In the age of GDPR, decision makers will need to know about the data's heritage and accuracy, and this information can be best provided through a central data catalog that helps with the data's auditability, governance and accessibility. This catalog should have a unified access point that allows users to access any data they need to better inform their daily business tasks.

Data for All

While keeping information secure and reliable is a top priority, today's IT leaders also need to understand they can no longer afford to be a gatekeeper to a company's data treasure trove. Forward-thinking companies understand that everyone should have access to the corporate information he or she needs to unlock insights that will drive the business forward. They understand there should be no restrictions on data volume, data availability or access.

Because not everyone has a degree in data science, CIOs need to enable access to enterprise data lakes using a variety of easy-to-use, self-service applications and tools that provide data manipulation and analysis expertise to business users. They also need to integrate intelligence into data management applications and workflows to help users better leverage advanced technologies such as machine learning and natural language processing.

Scores of data warehouse projects have failed because business users didn't have access to the data they needed when they needed it or did not have easy-to-use tools that helped turn that data into insight, which ultimately thwarted the widespread use of data by employees. CIOs seeking digital transformation through business user empowerment must be mindful of these previous pitfalls and navigate around them to be successful.

Future-Proof Platform for New Technology Integration

The pace of technology innovation is accelerating, and most companies admit they find it hard to keep up. Today's organizations need to take advantage of the very latest cloud and big data technologies — including Apache Beam, Hadoop, Spark, Redshift, Amazon Web Services (AWS) Kinesis and Microsoft Azure — to connect and process data at speed and scale.

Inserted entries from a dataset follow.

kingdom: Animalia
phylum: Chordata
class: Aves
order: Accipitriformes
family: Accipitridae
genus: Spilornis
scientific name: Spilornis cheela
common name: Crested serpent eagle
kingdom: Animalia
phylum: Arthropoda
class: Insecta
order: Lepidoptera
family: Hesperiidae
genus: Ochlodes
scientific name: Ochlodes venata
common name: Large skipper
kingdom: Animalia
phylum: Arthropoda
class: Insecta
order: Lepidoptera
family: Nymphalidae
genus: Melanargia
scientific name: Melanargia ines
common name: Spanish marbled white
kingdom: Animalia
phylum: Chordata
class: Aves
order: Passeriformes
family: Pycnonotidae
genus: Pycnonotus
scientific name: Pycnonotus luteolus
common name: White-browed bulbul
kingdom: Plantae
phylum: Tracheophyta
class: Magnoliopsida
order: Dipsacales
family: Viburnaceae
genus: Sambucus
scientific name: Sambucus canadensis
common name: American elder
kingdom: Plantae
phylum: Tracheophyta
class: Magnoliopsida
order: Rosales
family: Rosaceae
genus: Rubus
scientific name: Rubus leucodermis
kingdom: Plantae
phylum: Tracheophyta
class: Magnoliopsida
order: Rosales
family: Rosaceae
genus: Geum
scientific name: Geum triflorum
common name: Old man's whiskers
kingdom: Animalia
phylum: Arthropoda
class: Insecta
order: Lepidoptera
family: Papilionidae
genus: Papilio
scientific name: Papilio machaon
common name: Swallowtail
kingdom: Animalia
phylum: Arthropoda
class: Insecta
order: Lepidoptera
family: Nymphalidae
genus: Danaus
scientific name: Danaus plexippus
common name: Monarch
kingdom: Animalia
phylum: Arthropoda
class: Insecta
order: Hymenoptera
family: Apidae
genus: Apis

When architecting an enterprise data strategy, CIOs need to think about selecting a platform that is flexible and open. They also need to focus on providing a platform that can easily integrate with future technologies. Using an open source platform helps CIOs avoid lock-in with a single provider and the high-resource expenses associated with proprietary software and systems. It also helps ensure your IT backbone will continue to keep pace with rapidly evolving and emerging technologies because open source products are backed by a global development community that inspects, scrutinizes and, most importantly, constantly improves their functionalities.

Additionally, it's worth noting that open source technologies have been endorsed and used by large corporate vendors (for example, IBM, Microsoft and Google, all of which are big players in Apache, Hadoop and Spark) and that many open source technologies are backed with commercial support.

Keys to Digital Transformation Success

With visibility into all parts of a modern business, CIOs can unify business leaders and IT under a clear data roadmap. They can be the catalyst for data-driven organizational changes that will help their companies remain competitive.

By ensuring data integrity, providing self-service tools and applications that can be accessed by all and adopting flexible, future-proof platforms for development, CIOs will have a head start in achieving their digital transformation goals.

Laurent Bride joined Talend in 2014 as Chief Technical Officer. He came with 17 years of software experience during which he held various individual, management and executive roles in customer support and product development. Most recently, Laurent was CTO at Axway, where he was responsible for R&D, innovation and product management. He has also spent more than nine years in the Silicon Valley, working for BusinessObjects and then SAP. Laurent holds an engineering degree in mathematics and computer science from EISTI.